Summer weekends are usually jam-packed with beer festivals across the country. This is a great way to introduce new beers and beer styles to both seasoned veterans and new craft beer drinkers. While the seasoned veterans may already know how it works, the new craft beer festival attendee may find it simply overwhelming. With experience on both sides of the tap handles, we've hopefully come up with a helpful guide for a beginner.
At these festivals it's usually really hot and you find yourself in long lines, sometimes not even being really sure what the line is for. You get up to the table and all of a sudden you need to make a decision. You've heard of the brewery, but you are not sure about the beers they offer. What beer should you pick? The simple answer is that if you are not sure, just ask.
If this is your (or your friend's) first time to a beer festival, dress comfortable and arrive early. The lines to get in are usually quite long.
Here are 10 more tips that may make your first-time experience more enjoyable.
1. Do not say, "Give me the lightest thing you have". This phrase is too vague to be helpful in any kind of way. Do you mean lightest in color or lightest in alcohol? If you are not clear, you may end up with a Tripel (upwards of 10% alcohol) when you really wanted a Pilsner (usually around 4-5% alcohol). If you are not sure what to get, let the server know that you are new to craft beer and are not familiar with all the styles.
2. Do not go up to a merchandise booth and ask what beers they have. Be aware of your surroundings and of where you are. If you are oblivious to the fact that there are no taps, bottles, or coolers on the table, you may want to rethink getting another beer at all.
3. If there is a long line behind you, do not stand around after your beer is poured and offer your thoughts. Get your beer and move out of the tent. Enjoy the beer with your friends out of the way of others.
4. Do not be mean to people pouring your beer. Better yet, do not be mean to anyone. There are lots of people moving around trying to get somewhere. Sometimes your server is a volunteer; sometimes it's the brewer. Some of these people work in beer for a living - try to imagine what it would be like for you to go to work and all of your co-workers were drunk.
5. Either know a little bit about beer, or be open-minded. We've heard stories or actually have seen people throwing their beer at the server because it had sediment in it. Please do not do this under any circumstance.
6. It is not a race to see how much beer you can drink. You will not be able to try everything, so take time to enjoy what you do get. Take advantage of the food offerings and drink some water once in awhile. You may think that a couple hours is not enough time, but it really is.
7. Be prepared for long lines for the restrooms. The whole festival is about beverage intake after all. Just get a beer, get in line, and wait your turn. Don't cut in line, don't shout at people, and for the love of god, DO NOT TIP THE PORT-A-POTTY OVER. If you are germ-weary, bring hand sanitizer. Sometimes the paper towels/water runs out. Often the restrooms are beyond disgusting.

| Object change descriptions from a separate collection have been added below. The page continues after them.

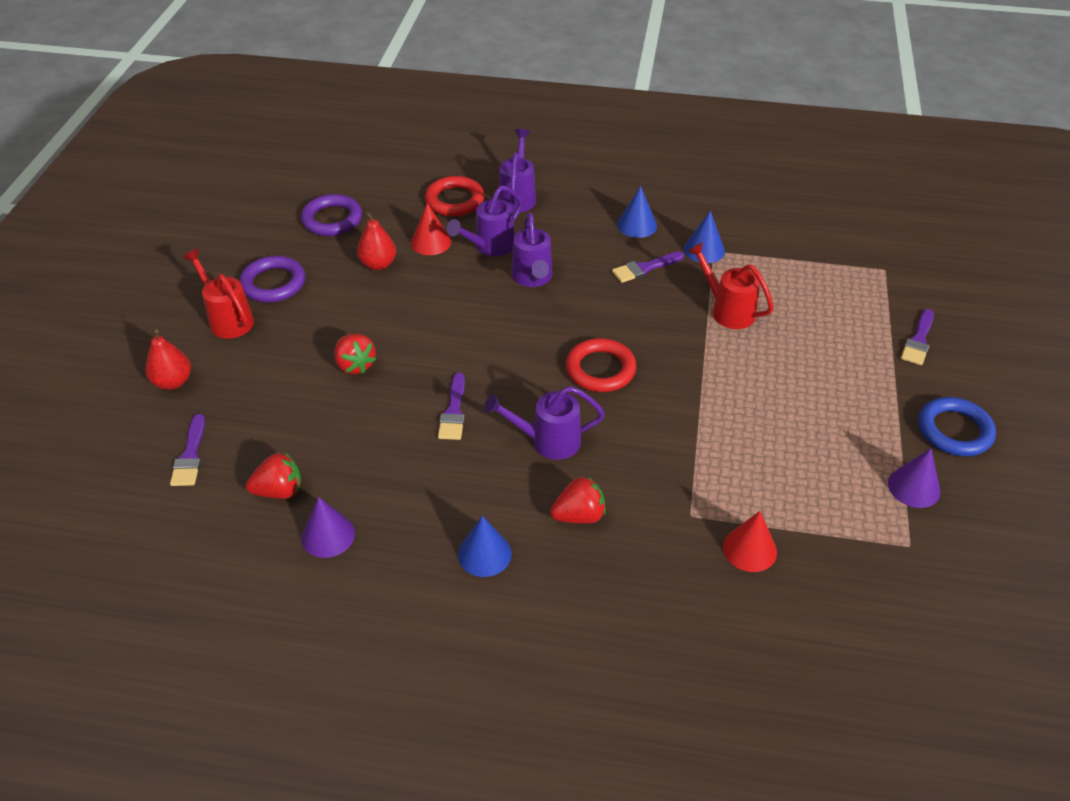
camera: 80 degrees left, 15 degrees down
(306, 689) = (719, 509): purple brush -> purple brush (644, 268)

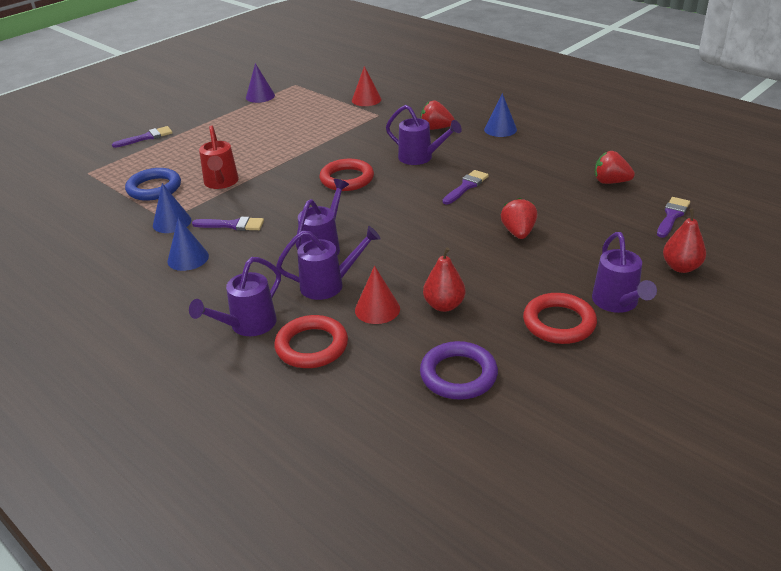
camera: 145 degrees left, 10 degrees down
(228, 319) = (617, 303): red watering can -> purple watering can
(273, 283) = (559, 323): purple ring -> red ring
(328, 535) = (587, 156): purple cone -> none
(954, 430) = (204, 105): blue ring -> blue ring (154, 188)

8. If you smoke, please do not do it inside the tents. For some people, smoke = gross = no beer enjoyment. Smoke outside, then place your butt in a proper receptacle (proper receptacle does not equal the ground).
9. Do not ask for more beer after the festival has ended. And as the old bar adage goes...You don't have to go home, but you can't stay here.
10. Get a designated driver, go somewhere else and sober up, or rent a hotel room. Sometimes a hotel is not an option. Anticipate for this and make necessary arrangements.
We want everyone to have a safe, enjoyable experience, and we would like to see you again at the next event.